Perdre son temps à faire des petits Mickeys…

Il n’est pas facile de vivre de sa plume dans le monde de la bande dessinée. Mais Trondheim a le vent dans les voiles, et tout ce qu’il touche se transforme en or. Plus besoin de se consacrer à de basses taches alimentaires, à dessiner des publicités idiotes de cigarettes : le « Donjon » est là pour renflouer les coffres. Évidemment, la plupart de ses projets en cours pour l’année 2002 concernent le « Donjon », et les amateurs de la série « Lapinot » seront désespérés d’apprendre qu’il leur faudra attendre au moins jusqu’en 2003 pour lire une nouvelle aventure de leur bondissant héros préféré.

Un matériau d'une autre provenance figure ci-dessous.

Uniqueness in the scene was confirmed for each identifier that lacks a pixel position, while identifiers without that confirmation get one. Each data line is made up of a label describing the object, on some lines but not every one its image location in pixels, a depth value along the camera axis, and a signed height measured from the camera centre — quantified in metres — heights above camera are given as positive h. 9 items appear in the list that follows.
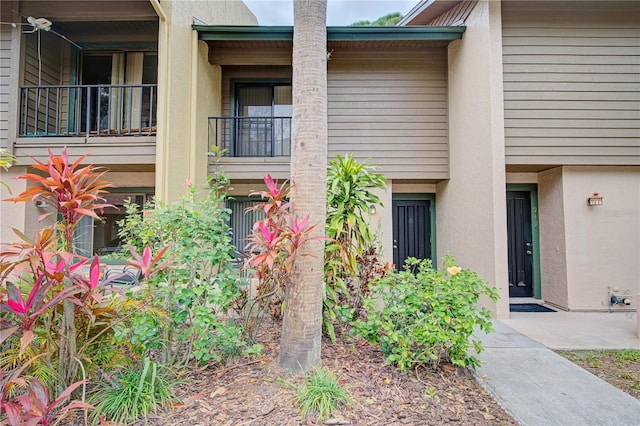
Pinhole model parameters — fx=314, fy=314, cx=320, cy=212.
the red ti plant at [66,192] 2.07 +0.25
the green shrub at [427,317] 2.68 -0.77
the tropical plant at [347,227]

En guise de conclusion, quelques conseils de lectures parmi les œuvres des artisans du « Donjon ». De Christophe Blain, que j’affectionne particulièrement, je recommande au lecteur curieux Le Réducteur de vitesse (Dupuis), ou La Révolte de Hop-Frog (Dargaud) sur un scénario de David B. ; de Sfar, on lira le premier tome de Olives noires ou La Fille du professeur (Dupuis, dessins de Guibert) ; de Mazan, on lira avec joie Dans le cochon tout est bon (Delcourt), premier tome des aventures de « Philibert »; de F’murrr, nul besoin de présenter Le Génie des Alpages, si ce n’est pour dire que l’on attend un nouvel opus prochainement.